Individual operations don't have a name
or id
attribute. We're
aggregating operations into an interface; since there doesn't seem to be any compelling
need
to distinguish individual operations within an interface, there's no need to identify
them.
For example, if an operation isn't implemented, a server can send back an
unimplemented
fault. This will result in an extra round-trip for the client,
but that seems to be the right trade-off: it's far more common for a server to implement
a
complete interface, and since there is a reasonable fallback, it's not worth the complexity
that would be added to the description language.
Location definition
While the previous elements described what the data looks like and when it's to be
used,
the location
element describes how to contact the server. There is where we
identify the interfaces which are available, as well as the communication protocols
used to
communicate with the server. "Location" isn't a perfect name, but it's probably good
enough.
Clearly, the overall theme of RSWS is to be good enough, rather than comprehensive.
A location
element has one child for each interface that it supports. As you
can see, we use the standard href
/id
pattern to refer to an
interface.
<rsws:location> <rsws:provides href="#mgmt"/> </rsws:location>
In addition to encouraging data sharing, this approach avoids the complexity of WSDL's
multiple namespaces for each type of object name. Within the provides
element
are transport-specific elements providing communication information.
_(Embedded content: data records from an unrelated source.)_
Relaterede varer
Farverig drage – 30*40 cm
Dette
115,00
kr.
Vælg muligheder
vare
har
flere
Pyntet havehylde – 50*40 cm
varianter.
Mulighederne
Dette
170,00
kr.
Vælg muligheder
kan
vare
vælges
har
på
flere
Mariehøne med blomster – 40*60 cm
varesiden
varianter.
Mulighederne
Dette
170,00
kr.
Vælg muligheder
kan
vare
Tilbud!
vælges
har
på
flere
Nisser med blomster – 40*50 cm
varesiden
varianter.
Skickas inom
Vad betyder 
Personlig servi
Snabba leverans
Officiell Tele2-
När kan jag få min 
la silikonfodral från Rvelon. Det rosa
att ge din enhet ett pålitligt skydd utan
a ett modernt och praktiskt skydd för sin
The first defined
element is for SOAP over HTTP:
<rsws:provides href="#mgmt"> <rsws:httpsoap soapVersion="1.1"> <url>/cgi-bin/mgmt</url> <ssl required="true"> <issuerDN>C=US, O=Foo, CN=SSL CA</issuerDN> </ssl> </rsws:httpsoap> </rsws:provides>
As you might expect, soapVersion
defines the version of SOAP to use. Note that
the URL is missing a protocol identifier, host, and port. The protocol identifier
is
specified by the use of the httpsoap
element. Leaving out the host and port
mean, respctively, to use the standard port and that the host is whatever host the
client is
talking to. This position independent URL style allows a single RSWS file to define
services
on multiple hosts.
More from Rich Salz |
The ssl
element -- purists may want to name it tls
-- is an
example of how security requirements might be specified. In the example above, we
are saying
that SSL is required, and that the server certificate will be signed by the specified
CA.
Other elements would include WS-Security requirements, XACML statements, and so on.
If every interface provided by a server has the same communication parameters, we
could
define a httpsoapdefault
element to hold them; thus, in most cases, the
provides
element only has to reference the interface definition, as shown at
the start of this section.
Conclusion
I've sketched a brief example of an interface definition language for web services, motivated by a desire to avoid the excesses of WSDL and to obtain an interface language that does a better job of encouraging reuse and supporting the typeless or document style of schema definitions that will be seeing increasing use. It would be nice if RSWS were further refined, and if some tools became available. While it is unlikely, RelaxNG shows that it is possible for systems that compete with W3C specifications to gain some traction and market share of their own.